[Goal of the exercise]:
Retype the passage about The Christian Science Monitor from "By late 2011, The" up to and including "million per month.", keeping every character unchanged.

[Selected text]:
"""

By late 2011, The Monitor was receiving an average of about 22 million hits per month on its website, slightly below the Los Angeles Times. In 2017, the Monitor put up a paywall on its content, and in 2018, there were approximately 10,000 subscriptions to the Monitor Daily email service. As of September 2023, the number of hits had fallen to 1 million per month.

==Notable editors and staff (past and present)==

- Willis J. Abbot, editor and author
- Clay Bennett, Pulitzer Prize-winning cartoonist
- Richard Bergenheim, editor
- Erwin Canham, editor and author
- Jill Carroll, reporter, kidnapped for 82 days in 2006
- William Henry Chamberlin, reporter, author
- Grover Clark, China correspondent
- John K. Cooley, longtime contributing editor
- Roscoe Drummond, longtime reporter and editor
- Kay Fanning, editor, first woman to edit an American national newspaper
- John Gould, longtime columnist and author
- Roland R. Harrison, editor
- Joseph C. Harsch, CBE, longtime reporter
- Sir Harold Hobson, longtime drama critic
- Mary J. Hornaday, vice president of the Overseas Press Club
- John Hughes, Pulitzer Prize winner, editor, author
- Reuben H. Markham, longtime reporter, author
- Luix Overbea, journalist, founding member of National Association of Black Journalists
- Scott Peterson, longtime reporter and author
- Cora Rigby, first woman at a major paper to head a Washington, D.C. news bureau and Women's National Press Club co-founder
- David S. Rohde, Pulitzer Prize winner
- Mark Sappenfield, editor
- Richard Strout, Pulitzer Prize winner
- Godfrey Sperling, columnist
- Nate White, Gerald Loeb Newspaper Award winner
- Colin Woodard, correspondent
- Paul Wohl, political commentator

== Awards ==
Staff of The Monitor have been recipients of seven Pulitzer Prizes for their work on The Monitor:

- 1950, Pulitzer Prize for International Reporting: Edmund Stevens, for his series of 43 articles written over a three-year residence in Moscow entitled, "This Is Russia Uncensored".
- 1967, Pulitzer Prize for International Reporting: R. John Hughes, For his thorough reporting of Indonesia's attempted Transition to the New Order in 1965 and the purge that followed in 1965–66.
- 1968, Pulitzer Prize for National Reporting: Howard James, for his series of articles, Crisis in the Courts.
- 1969, Pulitzer Prize for National Reporting: Robert Cahn, for his inquiry into the future of the United States' national parks and the methods that may help to preserve them.
- 1978, Pulitzer Prize Special Citations and Awards, Journalism: Richard Strout, for distinguished commentary from Washington, D.C. over many years as staff correspondent for The Christian Science Monitor and as a contributor to The New Republic.
- 1996, Pulitzer Prize for International Reporting: David Rohde, for his persistent on-site reporting of the slaughter of thousands of Bosnian Muslims in the Srebrenica genocide.
- 2002, Pulitzer Prize for Editorial Cartooning: Clay Bennett

==In popular culture==
In Aldous Huxley's 1932 dystopian novel Brave New World, Christianity is replaced by a pseudo-religion focused on a deified Henry Ford, and The Monitor, while still being published, changes its name to The Fordian Science Monitor.

In Sylvia Plath's 1963 novel The Bell Jar, The Christian Science Monitor is noted by Esther Greenwood as the only thing delivered to her mother's house, and that she could not read it due to how it "...treated suicides and sex crimes and airplane crashes as if they didn't happen", preferring tabloid journalism instead.

"""

[Given records]:
"""

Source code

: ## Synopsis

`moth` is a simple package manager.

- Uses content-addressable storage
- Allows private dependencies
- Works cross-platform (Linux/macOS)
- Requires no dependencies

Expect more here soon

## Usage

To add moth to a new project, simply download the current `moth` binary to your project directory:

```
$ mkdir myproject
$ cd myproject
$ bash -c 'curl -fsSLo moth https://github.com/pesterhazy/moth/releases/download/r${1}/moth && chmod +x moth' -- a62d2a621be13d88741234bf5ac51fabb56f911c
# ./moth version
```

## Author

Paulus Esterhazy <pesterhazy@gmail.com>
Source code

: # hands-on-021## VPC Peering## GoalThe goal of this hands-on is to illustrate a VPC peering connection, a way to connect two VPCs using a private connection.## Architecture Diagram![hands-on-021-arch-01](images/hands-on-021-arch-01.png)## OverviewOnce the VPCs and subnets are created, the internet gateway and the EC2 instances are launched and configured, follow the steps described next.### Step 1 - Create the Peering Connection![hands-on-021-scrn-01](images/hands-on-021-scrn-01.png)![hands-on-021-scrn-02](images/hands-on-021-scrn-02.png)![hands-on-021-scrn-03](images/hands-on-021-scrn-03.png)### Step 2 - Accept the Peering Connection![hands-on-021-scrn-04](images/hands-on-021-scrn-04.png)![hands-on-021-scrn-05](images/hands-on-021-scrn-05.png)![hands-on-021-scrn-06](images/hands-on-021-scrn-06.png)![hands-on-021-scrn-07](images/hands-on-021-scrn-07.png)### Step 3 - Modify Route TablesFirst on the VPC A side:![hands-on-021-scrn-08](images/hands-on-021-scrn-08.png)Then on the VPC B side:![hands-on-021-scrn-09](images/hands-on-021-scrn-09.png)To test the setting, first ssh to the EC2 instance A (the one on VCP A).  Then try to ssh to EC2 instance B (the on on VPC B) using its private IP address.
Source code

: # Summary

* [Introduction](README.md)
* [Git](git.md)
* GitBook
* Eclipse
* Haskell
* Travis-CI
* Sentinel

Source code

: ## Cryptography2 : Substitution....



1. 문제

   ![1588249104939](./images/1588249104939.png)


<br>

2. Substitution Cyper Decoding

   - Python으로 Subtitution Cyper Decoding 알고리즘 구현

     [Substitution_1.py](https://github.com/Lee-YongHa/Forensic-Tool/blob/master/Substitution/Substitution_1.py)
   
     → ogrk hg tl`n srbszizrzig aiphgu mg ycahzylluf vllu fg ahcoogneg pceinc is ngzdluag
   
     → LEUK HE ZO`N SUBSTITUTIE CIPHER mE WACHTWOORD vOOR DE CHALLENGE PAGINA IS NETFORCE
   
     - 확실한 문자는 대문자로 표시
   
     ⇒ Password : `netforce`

"""

[Exercise answer]:
By late 2011, The Monitor was receiving an average of about 22 million hits per month on its website, slightly below the Los Angeles Times. In 2017, the Monitor put up a paywall on its content, and in 2018, there were approximately 10,000 subscriptions to the Monitor Daily email service. As of September 2023, the number of hits had fallen to 1 million per month.